Here is OSIRIS-REx's first sight of Bennu:
NASA/Goddard/University of Arizona
OSIRIS-REx spots Bennu
On Aug. 17, OSIRIS-REx obtained the first images of its target asteroid Bennu from a distance of 1.4 million miles (2.2 million km), or almost six times the distance between the Earth and Moon. This cropped set of five images was obtained by the PolyCam camera over the course of an hour for calibration purposes and in order to assist the mission’s navigation team with optical navigation efforts. Bennu is visible as a moving object against the stars in the constellation Serpens.
And here is New Horizons' first look at MU69:
New Horizons' first sight on Kuiper belt object 2014 MU69
On August 16, 2018, New Horizons used its Long Range Reconnaissance Imager (LORRI) to take 48 photos of the spot in space where navigators hoped to spy 2014 MU69. Each exposure lasted 30 seconds, the longest possible with LORRI. The left image merges those 48 photos. The predicted position of the Kuiper Belt object is at the red crosshair at the center, just above and to the left of a nearby star that is approximately 17 times brighter. The right image is a magnified view of the region in the yellow box, after subtraction of a background star field "template" taken by LORRI in September 2017 before it could detect the object itself. 2014 MU69 is clearly detected in this star-subtracted image and is very close to where scientists predicted. At the time of these observations, 2014 MU69 was 172 million kilometers from the New Horizons spacecraft and 6.5 billion kilometers from the Sun. The star that appears practically on top of 2014 MU69 is 4.56 kiloparsecs away.
Both of these images contain the same good news: Bennu and 2014 MU69 are quite close to the locations that we expected them to be. This is a vindication of the hard work of the astronomers who discovered and tracked the objects and predicted their future paths. It's also great news for the missions' navigators, who find themselves right on course toward their eventual destinations. Steady as she goes!
The next four months are going to be super for both New Horizons and OSIRIS-REx, especially December. Both mission teams will be getting their first science results from small worlds at the end of 2018.

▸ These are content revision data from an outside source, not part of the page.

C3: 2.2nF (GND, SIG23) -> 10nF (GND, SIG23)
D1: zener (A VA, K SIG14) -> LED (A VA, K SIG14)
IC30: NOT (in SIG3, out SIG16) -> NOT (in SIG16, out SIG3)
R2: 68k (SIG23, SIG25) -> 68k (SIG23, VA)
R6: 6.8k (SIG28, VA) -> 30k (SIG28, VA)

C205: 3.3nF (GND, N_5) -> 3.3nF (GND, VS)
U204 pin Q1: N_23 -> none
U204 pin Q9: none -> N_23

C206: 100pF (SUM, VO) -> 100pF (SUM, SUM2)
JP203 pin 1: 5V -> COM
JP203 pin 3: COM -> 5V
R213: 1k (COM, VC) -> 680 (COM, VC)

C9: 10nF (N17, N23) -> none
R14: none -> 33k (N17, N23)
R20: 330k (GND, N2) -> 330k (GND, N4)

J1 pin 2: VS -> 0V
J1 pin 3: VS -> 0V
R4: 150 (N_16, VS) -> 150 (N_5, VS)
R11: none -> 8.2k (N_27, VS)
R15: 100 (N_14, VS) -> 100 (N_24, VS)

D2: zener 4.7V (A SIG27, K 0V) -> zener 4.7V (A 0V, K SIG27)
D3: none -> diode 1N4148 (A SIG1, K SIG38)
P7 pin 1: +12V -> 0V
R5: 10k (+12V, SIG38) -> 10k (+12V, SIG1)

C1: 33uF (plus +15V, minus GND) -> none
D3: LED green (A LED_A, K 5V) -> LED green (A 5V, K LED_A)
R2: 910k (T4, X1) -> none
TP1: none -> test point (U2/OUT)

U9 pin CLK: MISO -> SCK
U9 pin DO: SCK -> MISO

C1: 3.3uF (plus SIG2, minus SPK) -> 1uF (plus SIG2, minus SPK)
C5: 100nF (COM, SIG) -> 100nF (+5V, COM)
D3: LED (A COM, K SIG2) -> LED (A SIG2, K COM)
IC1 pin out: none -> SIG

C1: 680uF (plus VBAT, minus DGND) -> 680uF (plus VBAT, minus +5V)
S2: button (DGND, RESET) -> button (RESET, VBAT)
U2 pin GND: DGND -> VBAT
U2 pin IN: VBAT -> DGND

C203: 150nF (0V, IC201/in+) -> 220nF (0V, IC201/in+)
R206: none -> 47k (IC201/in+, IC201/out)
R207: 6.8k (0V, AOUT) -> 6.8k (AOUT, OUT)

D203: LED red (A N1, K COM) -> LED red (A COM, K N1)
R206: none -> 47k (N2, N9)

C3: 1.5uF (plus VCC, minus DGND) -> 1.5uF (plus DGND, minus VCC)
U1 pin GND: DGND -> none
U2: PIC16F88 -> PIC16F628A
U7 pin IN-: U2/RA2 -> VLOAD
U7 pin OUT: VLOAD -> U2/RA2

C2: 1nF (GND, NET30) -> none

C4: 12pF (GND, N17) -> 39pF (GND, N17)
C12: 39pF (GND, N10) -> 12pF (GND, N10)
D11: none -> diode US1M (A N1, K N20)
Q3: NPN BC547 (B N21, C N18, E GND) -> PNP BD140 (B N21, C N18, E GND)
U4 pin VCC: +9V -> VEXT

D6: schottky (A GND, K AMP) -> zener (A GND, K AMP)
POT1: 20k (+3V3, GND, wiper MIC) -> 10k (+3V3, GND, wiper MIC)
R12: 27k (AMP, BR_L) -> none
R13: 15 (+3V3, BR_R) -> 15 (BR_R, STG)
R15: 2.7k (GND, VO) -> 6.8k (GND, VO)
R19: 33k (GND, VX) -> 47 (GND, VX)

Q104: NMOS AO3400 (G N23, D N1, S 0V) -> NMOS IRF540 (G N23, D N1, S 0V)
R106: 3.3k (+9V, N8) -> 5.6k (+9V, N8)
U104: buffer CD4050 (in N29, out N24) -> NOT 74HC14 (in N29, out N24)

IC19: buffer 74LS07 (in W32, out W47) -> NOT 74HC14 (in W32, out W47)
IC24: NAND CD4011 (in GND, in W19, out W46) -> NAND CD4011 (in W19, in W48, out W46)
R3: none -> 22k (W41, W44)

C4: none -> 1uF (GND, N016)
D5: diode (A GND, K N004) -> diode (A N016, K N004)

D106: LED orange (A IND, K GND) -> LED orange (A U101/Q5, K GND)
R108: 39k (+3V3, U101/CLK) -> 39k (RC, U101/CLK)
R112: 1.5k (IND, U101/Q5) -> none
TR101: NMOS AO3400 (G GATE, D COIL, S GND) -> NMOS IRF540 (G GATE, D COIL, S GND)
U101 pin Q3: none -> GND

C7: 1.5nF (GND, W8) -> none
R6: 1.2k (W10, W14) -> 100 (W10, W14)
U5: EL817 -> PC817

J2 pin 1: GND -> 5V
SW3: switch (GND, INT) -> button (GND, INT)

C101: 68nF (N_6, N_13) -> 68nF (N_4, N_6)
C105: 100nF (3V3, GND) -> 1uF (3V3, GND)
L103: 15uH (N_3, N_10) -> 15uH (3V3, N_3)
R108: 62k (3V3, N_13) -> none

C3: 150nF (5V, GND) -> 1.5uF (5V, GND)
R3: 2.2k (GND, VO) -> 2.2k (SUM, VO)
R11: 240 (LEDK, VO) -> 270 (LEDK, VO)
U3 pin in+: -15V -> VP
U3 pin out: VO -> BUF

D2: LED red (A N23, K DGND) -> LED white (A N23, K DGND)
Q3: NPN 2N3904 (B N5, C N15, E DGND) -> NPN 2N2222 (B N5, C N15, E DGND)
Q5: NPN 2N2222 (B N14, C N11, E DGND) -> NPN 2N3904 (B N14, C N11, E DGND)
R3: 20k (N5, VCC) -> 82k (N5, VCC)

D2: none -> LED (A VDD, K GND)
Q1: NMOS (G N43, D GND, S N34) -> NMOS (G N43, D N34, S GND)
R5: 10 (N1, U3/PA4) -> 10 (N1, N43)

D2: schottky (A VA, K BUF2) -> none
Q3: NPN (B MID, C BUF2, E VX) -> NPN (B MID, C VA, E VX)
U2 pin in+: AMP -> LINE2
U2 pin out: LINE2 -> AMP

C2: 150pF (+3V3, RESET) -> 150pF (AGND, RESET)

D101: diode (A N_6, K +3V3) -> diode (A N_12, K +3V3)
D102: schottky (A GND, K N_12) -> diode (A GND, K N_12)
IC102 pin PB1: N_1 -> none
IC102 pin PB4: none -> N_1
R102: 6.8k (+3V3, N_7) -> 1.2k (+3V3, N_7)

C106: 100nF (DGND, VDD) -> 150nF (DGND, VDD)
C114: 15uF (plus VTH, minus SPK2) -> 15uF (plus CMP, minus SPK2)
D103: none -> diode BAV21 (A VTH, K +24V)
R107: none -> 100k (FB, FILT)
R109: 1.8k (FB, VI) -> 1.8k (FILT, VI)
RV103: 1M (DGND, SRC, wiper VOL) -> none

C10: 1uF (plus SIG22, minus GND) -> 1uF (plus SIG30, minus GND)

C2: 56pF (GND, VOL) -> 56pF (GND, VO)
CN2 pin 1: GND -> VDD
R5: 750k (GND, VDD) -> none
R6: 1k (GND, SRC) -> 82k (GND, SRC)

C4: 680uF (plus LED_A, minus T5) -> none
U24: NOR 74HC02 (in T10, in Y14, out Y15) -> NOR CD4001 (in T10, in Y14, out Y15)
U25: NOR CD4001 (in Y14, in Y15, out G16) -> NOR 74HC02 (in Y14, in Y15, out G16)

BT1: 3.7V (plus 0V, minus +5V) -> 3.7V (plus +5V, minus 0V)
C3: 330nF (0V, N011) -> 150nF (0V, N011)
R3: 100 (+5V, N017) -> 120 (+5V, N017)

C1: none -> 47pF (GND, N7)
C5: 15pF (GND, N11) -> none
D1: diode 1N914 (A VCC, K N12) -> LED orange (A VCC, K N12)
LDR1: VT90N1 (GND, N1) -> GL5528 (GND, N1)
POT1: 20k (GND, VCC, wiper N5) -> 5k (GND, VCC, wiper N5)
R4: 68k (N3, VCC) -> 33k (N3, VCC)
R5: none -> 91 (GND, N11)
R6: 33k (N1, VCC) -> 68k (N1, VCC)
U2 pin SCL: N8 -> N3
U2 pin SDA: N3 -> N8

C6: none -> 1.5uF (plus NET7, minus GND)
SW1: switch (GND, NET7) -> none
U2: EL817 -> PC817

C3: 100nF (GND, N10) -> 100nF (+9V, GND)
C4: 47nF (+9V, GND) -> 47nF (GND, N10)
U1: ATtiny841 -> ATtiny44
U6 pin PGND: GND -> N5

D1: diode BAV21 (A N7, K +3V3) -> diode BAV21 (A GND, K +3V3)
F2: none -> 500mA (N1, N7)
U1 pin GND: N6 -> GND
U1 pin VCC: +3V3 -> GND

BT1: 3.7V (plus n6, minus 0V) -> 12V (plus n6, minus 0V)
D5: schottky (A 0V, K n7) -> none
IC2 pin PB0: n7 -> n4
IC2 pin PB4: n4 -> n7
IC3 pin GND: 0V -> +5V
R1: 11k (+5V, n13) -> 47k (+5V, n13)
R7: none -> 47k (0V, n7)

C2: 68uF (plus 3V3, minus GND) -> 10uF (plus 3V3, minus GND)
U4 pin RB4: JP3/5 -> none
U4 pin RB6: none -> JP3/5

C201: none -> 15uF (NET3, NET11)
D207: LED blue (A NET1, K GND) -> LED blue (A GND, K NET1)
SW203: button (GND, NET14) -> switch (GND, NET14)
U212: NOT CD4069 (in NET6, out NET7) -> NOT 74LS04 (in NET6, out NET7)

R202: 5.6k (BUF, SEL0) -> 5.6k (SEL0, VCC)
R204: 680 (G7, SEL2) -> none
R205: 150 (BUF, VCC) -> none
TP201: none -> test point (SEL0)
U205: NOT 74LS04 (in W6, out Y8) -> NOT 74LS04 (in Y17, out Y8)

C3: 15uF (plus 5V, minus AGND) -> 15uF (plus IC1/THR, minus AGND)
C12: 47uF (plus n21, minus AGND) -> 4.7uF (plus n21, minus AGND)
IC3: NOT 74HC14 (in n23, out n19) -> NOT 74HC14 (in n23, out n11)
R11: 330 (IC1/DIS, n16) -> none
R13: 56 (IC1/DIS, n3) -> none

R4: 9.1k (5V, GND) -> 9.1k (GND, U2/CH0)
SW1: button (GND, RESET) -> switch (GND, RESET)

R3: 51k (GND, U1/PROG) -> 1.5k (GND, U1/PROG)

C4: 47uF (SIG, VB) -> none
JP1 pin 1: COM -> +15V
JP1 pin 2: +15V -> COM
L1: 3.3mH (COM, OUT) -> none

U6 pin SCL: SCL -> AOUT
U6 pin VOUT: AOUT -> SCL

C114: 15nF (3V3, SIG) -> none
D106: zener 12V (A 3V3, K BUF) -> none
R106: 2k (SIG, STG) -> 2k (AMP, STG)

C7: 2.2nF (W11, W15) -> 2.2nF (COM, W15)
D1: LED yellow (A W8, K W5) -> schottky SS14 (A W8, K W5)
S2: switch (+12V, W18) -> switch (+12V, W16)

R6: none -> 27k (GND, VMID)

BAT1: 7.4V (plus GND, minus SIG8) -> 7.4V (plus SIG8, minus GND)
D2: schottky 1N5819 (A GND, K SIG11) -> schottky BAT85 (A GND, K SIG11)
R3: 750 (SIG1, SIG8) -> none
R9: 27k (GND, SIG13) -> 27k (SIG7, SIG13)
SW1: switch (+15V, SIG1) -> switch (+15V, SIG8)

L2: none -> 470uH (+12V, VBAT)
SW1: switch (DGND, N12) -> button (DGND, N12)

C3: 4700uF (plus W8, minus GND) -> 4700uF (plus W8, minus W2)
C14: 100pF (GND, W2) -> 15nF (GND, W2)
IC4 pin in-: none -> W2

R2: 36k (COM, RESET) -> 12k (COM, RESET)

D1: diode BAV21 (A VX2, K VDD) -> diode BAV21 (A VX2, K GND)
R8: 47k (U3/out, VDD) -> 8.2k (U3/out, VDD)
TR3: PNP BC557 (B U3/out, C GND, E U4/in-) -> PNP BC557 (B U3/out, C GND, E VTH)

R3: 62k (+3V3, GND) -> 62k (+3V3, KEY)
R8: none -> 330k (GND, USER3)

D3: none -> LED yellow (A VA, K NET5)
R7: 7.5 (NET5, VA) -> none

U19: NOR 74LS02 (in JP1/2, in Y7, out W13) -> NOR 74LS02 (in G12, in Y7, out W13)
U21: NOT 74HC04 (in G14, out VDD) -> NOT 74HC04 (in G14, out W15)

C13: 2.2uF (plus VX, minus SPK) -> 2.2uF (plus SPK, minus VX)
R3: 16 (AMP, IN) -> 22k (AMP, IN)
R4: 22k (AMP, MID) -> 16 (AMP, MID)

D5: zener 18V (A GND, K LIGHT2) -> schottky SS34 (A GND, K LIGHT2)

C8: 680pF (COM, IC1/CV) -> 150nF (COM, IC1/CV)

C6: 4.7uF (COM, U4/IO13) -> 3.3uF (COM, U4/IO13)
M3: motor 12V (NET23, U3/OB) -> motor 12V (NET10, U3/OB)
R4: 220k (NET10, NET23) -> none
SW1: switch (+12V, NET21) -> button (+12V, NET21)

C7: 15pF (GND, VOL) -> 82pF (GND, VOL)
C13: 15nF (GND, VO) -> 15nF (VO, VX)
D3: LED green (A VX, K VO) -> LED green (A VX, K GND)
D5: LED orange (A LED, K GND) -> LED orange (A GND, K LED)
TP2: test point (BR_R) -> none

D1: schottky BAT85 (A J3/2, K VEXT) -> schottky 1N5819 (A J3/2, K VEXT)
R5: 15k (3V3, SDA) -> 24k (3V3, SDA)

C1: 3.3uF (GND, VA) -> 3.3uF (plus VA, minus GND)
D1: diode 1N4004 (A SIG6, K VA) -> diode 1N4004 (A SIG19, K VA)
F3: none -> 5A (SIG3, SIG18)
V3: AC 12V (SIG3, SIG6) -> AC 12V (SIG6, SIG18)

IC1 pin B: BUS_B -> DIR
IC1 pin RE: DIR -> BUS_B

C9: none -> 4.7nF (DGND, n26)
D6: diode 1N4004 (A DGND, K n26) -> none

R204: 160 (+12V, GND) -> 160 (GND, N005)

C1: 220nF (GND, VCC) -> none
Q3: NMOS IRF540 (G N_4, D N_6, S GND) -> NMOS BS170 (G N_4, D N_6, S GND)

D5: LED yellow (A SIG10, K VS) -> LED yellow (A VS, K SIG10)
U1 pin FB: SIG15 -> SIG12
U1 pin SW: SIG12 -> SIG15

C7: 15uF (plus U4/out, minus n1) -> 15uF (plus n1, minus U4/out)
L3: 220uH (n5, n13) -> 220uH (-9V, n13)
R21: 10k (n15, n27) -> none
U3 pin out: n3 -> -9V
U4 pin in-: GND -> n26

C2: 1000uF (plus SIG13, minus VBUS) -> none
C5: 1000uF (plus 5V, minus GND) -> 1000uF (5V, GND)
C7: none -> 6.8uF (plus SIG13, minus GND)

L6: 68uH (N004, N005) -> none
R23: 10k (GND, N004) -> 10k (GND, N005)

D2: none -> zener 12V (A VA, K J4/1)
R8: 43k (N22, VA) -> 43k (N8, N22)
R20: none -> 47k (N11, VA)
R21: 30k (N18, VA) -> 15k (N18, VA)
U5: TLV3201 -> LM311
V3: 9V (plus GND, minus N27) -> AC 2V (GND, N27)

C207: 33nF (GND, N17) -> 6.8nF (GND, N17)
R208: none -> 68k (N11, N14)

Apart from their coincidence in timing, the two missions couldn't be much more different. New Horizons is much farther from its target -- in fact, it's about 100 times farther away from MU69 than OSIRIS-REx is from Bennu. New Horizons is also closing the distance at much higher speed. Consequently, MU69 is really just going to be a dot right up until the final moments before the New Year's Day flyby, and then New Horizons will zip on past; all the good science data (including the really good views of MU69 as a world) will come from a 48-hour period of observations, and it'll take weeks to return those best observations to Earth.
By contrast, OSIRIS-REx is closing the distance much more slowly, because unlike New Horizons, its goal is to brake to a relative speed of just about zero when it finally enters orbit at Bennu at the end of this year. It'll be the first space mission to orbit such a tiny world; Bennu is far smaller than Churyumov-Gerasimenko.